Research from analyst Forrester has found that over half (56%) of IT decision makers responsible for IT infrastructure have made modernisation a top priority.

The analyst firm also reported that 87% of European enterprises are using multiple public cloud platforms. These headline figures from the report, The state of cloud in Europe 2022, illustrate that organisations are leaning on cloud-based resources to fuel their innovation, host core business apps, modernise new workloads and increasingly use cloud-native technologies to power their efforts.

Forrester reported that European businesses are reaching a new scale of public cloud usage. The analyst noted that after a slow start, European organisations now recognise cloud for its support for new applications and also as affordable compute and storage for existing ones. Its research found that on average, infrastructure decision-makers at European enterprises claim 41% of their total application portfolio is in the public cloud, and 58% anticipate that their firm will migrate over the next two years.

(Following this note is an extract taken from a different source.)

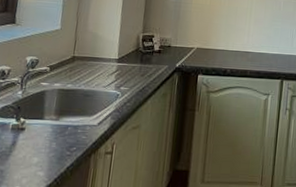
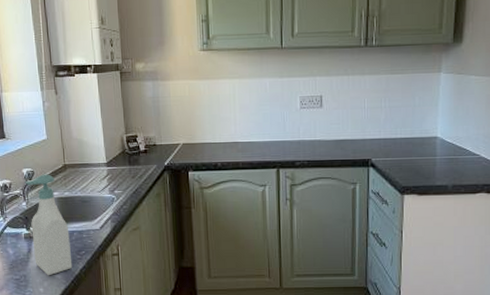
soap bottle: none [17,64,64,173] -> present [25,174,73,276]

Businesses in Europe are implementing a mix of tools such as Kubernetes, cloud-native services, and artificial intelligence and machine learning to rework their applications.

According to Forrester, companies are revising their strategies and taking advantage of cloud-native technologies by default rather than separately from other parts of their cloud plans. This, said the report’s authors, helps them obtain cloud efficiencies, greater scale and unique innovation. The report shows that 22% of European developers regularly use containers on a public cloud for development, with 18% reporting regular use of serverless.

The report lists a number of examples of public cloud deployments fuelling innovation. For instance, Carrefour has built a recommendation engine with Google Cloud and reduced energy consumption by 45%.

Meanwhile, Lufthansa Technik’s Aviatar platform is being used to help business operations’ scheduling of maintenance to avoid delays and cancellations. The authors of the Forrester report pointed out that the company used a mix of Red Hat products alongside Microsoft Azure, to enable it to accelerate application workflows and collaborate with suppliers more readily.

Adidas is another example highlighted in the report. The sportswear company used Kubernetes to modernise its e-commerce site. In doing so, Forrester said the company cut its website’s load time in half and reduced its release time from four to six weeks to three to four times per day.

The acceleration in adoption is likely to lead to regulatory changes, Forrester warned. The report’s authors point out that the EU currently regulates the cloud through non-cloud-specific laws such as the GDPR, but cloud-centric ones are on the horizon.

“The EU announced in 2020 it will issue a law which would empower financial regulators to scrutinise the use of cloud and issue ‘mandatory instructions’,” it noted.

The EU has also introduced the European Alliance on Industrial Data, Edge and Cloud. According to Forrester, this aims to rally joint investment in cross-country data services, develop an EU Cloud Rulebook, and establish a cloud services marketplace.

In a blog post discussing the findings, senior Forrester analyst Jeffery Rajamani wrote: “In 2022, enterprises are revisiting their plans to optimise across cost, data, resilience, networking architectures and regulatory requirements. European enterprises are asking their teams key questions: What are our vulnerabilities if a cloud service goes down? Also, how can I tap into industry-specific cloud services?”